In any case, this virtual MasterCard prepaid card, Android Police is telling us, is now being issued in a plastic form. In its communications with the Android policemen’s anonymous source, Google has been uncharacteristically explicit about the nature and functions of its card. Here is how the search giant explains what it is and why it is needed:
Then Google goes on to explain how the card works:
However, no reference to the physical wallet card is yet to be found anywhere on the publicly available Google Wallet pages, or at least I wasn’t able to find one.
Do We Need a Google Card?
Now, even though the insertion of Google’s virtual card into its wallet’s payment process seems to be quite superfluous, there just might be a valid case that the search giant could make to justify its decision (again, you can read my musings on the subject here). However, there is no such case to be made for the card’s plastic iteration. Yes, the Android policemen are wistfully rolling their eyes when imagining a future in which you could be “leaving all your credit cards at home… and just carrying one, and your phone”, but I won’t even comment on the wonders such a world promises.

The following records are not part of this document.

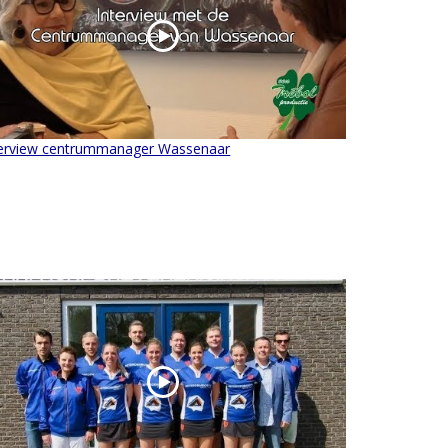
terview centrummanager Wassenaar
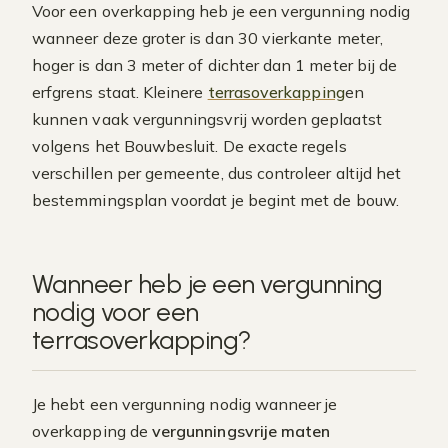
Voor een overkapping heb je een vergunning nodig
wanneer deze groter is dan 30 vierkante meter,
hoger is dan 3 meter of dichter dan 1 meter bij de
erfgrens staat. Kleinere
terrasoverkapping
en
kunnen vaak vergunningsvrij worden geplaatst
volgens het Bouwbesluit. De exacte regels
verschillen per gemeente, dus controleer altijd het
bestemmingsplan voordat je begint met de bouw.
Wanneer heb je een vergunning
nodig voor een
terrasoverkapping?
Je hebt een vergunning nodig wanneer je
overkapping de
vergunningsvrije maten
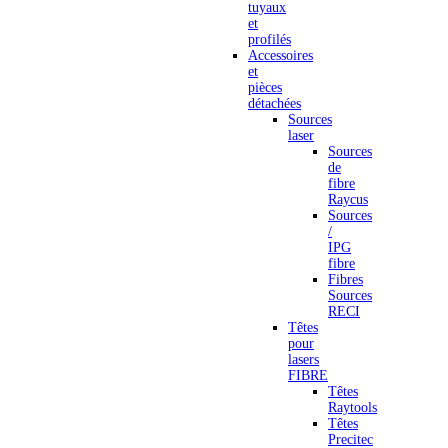
tuyaux
et
profilés
Accessoires
et
pièces
détachées
Sources
laser
Sources
de
fibre
Raycus
Sources
/
IPG
fibre
Fibres
Sources
RECI
Têtes
pour
lasers
FIBRE
Têtes
Raytools
Têtes
Precitec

The Google card has some limitations, which prevent it from being a perfect clone of the card it substitutes. Google spells them out in its Terms of Use section and here are the most important ones:
- Spending limit. Your Google Wallet card comes with a daily spending limit of $1,000.00, unless your card on file itself has a lower limit.
- Usage restriction. The ToU state that “[y]ou may use the Google Wallet Virtual Card to initiate Payment Transactions for the purchase or lease goods or services wherever contactless payments are accepted”. While it is not explicitly stated, Google is telling us that we cannot use its card wherever contactless payments are not accepted, i.e. at the vast majority of merchant locations around us. In other words, you would still need to carry your credit card to make payments at these outlets.
- No recurring transactions. The ToU state that you “may not make preauthorized regular payments or other recurring Payment Transactions”.
There are some other restrictions, but the point, once again, is that the Google card, in either of its incarnations, is not a perfect clone of the one it aims to replace.
The Takeaway
I don’t think that there can be any doubt about how Google itself views its digital wallet. Its primary function, as far as the search giant is concerned, is data collection. After all, information management is what Google does. This information can then be made available — at a price — to participating merchants to be used in targeted ad campaigns. Of course Google itself would too be using the data for its own purposes. This is why Google decided very early on in its wallet’s development that it didn’t want any share of the payment processing fees. Of course, the search giant would probably not have received any portion of these fees even if it had asked very nicely for it, but the point is that it decided to focus instead on the data piece of the equation, rather than fight the banks over the interchange and processing fees. And it is a sound strategy.